In 1941, he was appointed Secretary, Posts and Air Department. Despite the pressures of World War II and the disruptions caused by the Quit India movement, Bewoor efficiently managed the communications infrastructure of Britain's Indian empire. Bewoor, along with others such as C.D. Deshmukh, N. R. Pillai, Y. N. Sukthankar, R. K. Nehru, H. M. Patel, S. Jagannathan, was a member of the Finance and Commerce Pool (FCP), an elite group of Indian administrators tasked with managing the economic, commercial, industrial and supply-related issues of the war in India.

In 1946 he reached the pinnacle of the British Raj as a member of the Viceroy's Executive Council under Lord Wavell and was appointed a KCIE (Knight Commander of the Order of the Indian Empire) in the 1946 New Year Honours List.

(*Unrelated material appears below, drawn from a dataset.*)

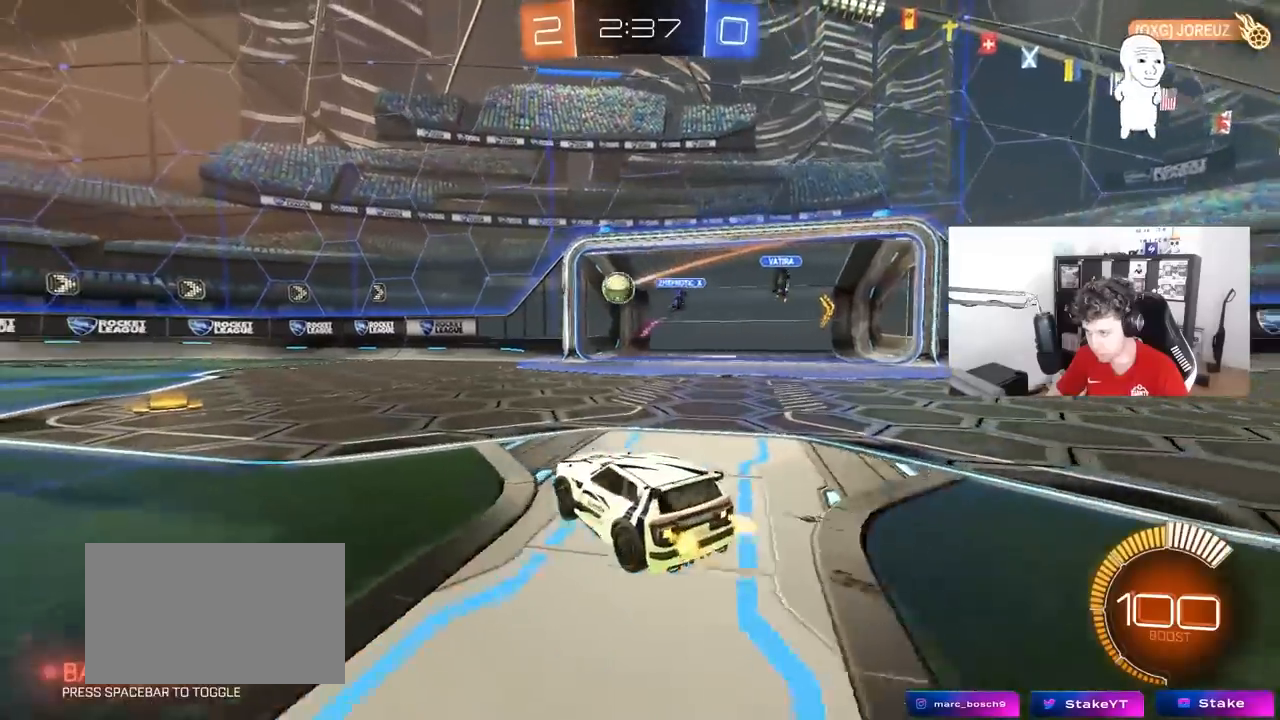
{"keys": [], "mouse": [], "mouse_move": "still", "events": [[50, "d", "up"], [133, "d", "down"], [317, "d", "up"], [417, "w", "up"]]}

Bewoor was the originator of a formula known as the "Bewoor Time Test" to judge the efficiency of postal work. This was based on a report he authored for the postal department in 1929, similar to the time-and-motion studies of Frederick Winslow Taylor.

==Aviation==

In 1944, he represented India at the ICAO Conference in Chicago. He was also a member of the United Nations Transport and Communications Commission.

Sir Gurunath Bewoor died unexpectedly in December 1950.

His older son Madhav was a graduate of the Royal Military Academy Sandhurst and died during World War II. His younger son Gopal Gurunath Bewoor was the Chief of the Army Staff from 1973 to 1975.